*** Records supplied Section Begins ***
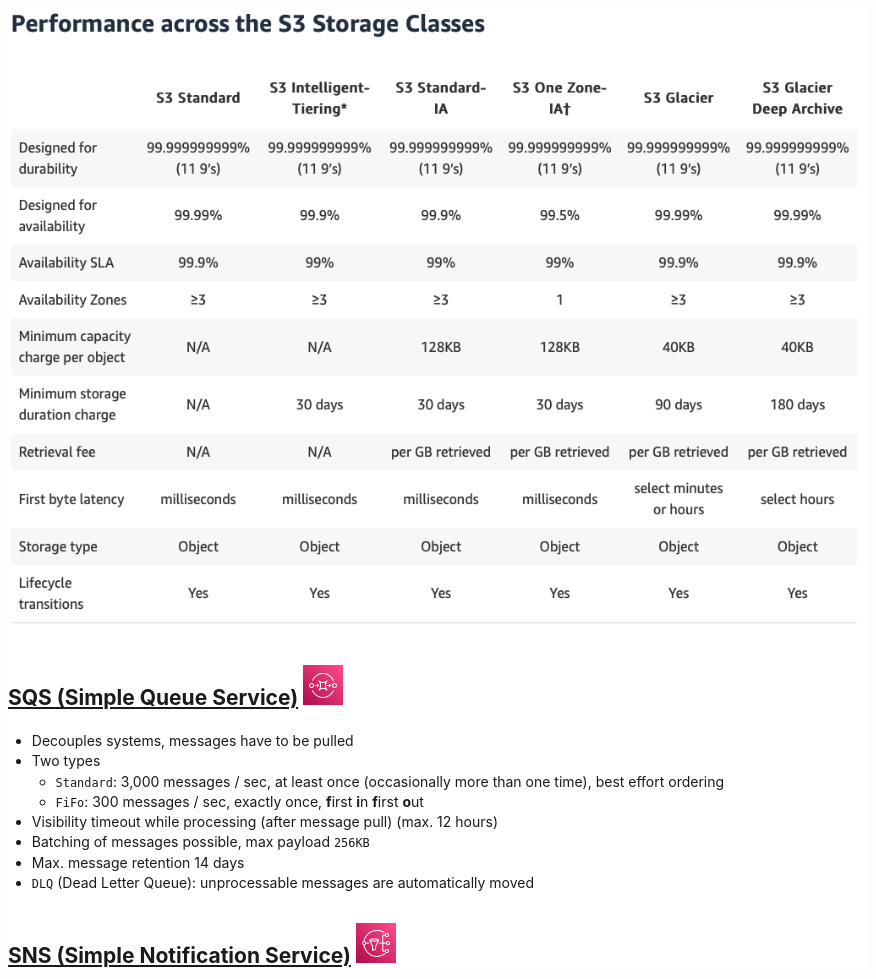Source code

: ![S3 Performance Overview](images/s3_table.png)

## [SQS (Simple Queue Service)](https://aws.amazon.com/sqs/) ![SQS Icon](aws_icons/sqs.png)

- Decouples systems, messages have to be pulled
- Two types
  - `Standard`: 3,000 messages / sec, at least once (occasionally more than one time), best effort ordering
  - `FiFo`: 300 messages / sec, exactly once, **f**irst **i**n **f**irst **o**ut
- Visibility timeout while processing (after message pull) (max. 12 hours)
- Batching of messages possible, max payload `256KB`
- Max. message retention 14 days
- `DLQ` (Dead Letter Queue): unprocessable messages are automatically moved

## [SNS (Simple Notification Service)](https://aws.amazon.com/sns/) ![SNS Icon](aws_icons/sns.png)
*** Records supplied Section Ends ***
Reproduce the lines of the data, starting with the line that contains "- Decouples systems, messages" and going on through the end of the data, with every character unchanged.

## Response area
- Decouples systems, messages have to be pulled
- Two types
  - `Standard`: 3,000 messages / sec, at least once (occasionally more than one time), best effort ordering
  - `FiFo`: 300 messages / sec, exactly once, **f**irst **i**n **f**irst **o**ut
- Visibility timeout while processing (after message pull) (max. 12 hours)
- Batching of messages possible, max payload `256KB`
- Max. message retention 14 days
- `DLQ` (Dead Letter Queue): unprocessable messages are automatically moved

## [SNS (Simple Notification Service)](https://aws.amazon.com/sns/) ![SNS Icon](aws_icons/sns.png)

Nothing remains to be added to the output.